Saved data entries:
■ ■ ■ ■ ■
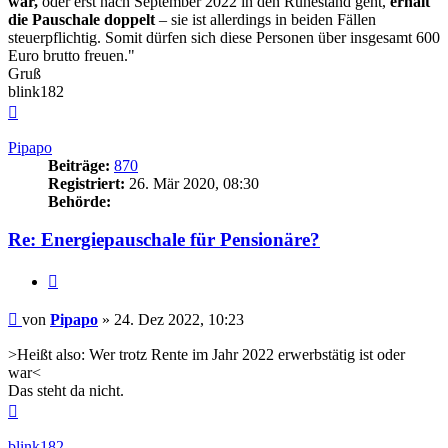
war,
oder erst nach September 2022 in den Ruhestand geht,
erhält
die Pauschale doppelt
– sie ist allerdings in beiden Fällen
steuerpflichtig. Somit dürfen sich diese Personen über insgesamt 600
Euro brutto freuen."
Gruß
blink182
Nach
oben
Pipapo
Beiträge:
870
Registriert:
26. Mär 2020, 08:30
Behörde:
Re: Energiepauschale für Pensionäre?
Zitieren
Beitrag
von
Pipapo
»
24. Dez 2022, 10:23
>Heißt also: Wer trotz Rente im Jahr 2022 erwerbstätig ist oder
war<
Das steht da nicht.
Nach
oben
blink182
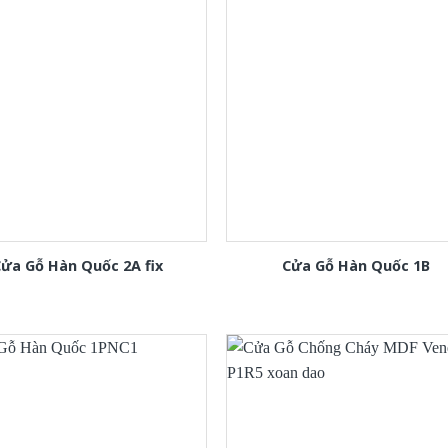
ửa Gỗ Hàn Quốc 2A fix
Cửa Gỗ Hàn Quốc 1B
■ ■ ■ ■ ■
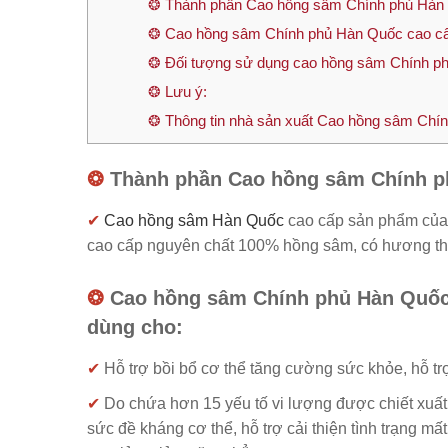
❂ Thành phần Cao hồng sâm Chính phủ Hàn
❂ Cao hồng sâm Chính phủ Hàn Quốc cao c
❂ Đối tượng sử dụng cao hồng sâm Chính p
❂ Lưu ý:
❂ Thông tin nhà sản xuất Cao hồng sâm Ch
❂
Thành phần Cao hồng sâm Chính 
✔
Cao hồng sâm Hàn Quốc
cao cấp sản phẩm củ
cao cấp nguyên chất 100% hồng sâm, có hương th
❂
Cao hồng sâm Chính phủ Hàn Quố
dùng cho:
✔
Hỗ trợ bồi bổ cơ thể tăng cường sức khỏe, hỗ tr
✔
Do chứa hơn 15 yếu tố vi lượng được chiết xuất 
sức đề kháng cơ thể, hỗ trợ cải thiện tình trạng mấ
■ ■ ■ ■ ■
• _REQUIRED WORK_: All lines above that contain the word "xuất" are to be copied.

• _EXERCISE RESPONSE_:
❂ Thông tin nhà sản xuất Cao hồng sâm Ch
Do chứa hơn 15 yếu tố vi lượng được chiết xuất 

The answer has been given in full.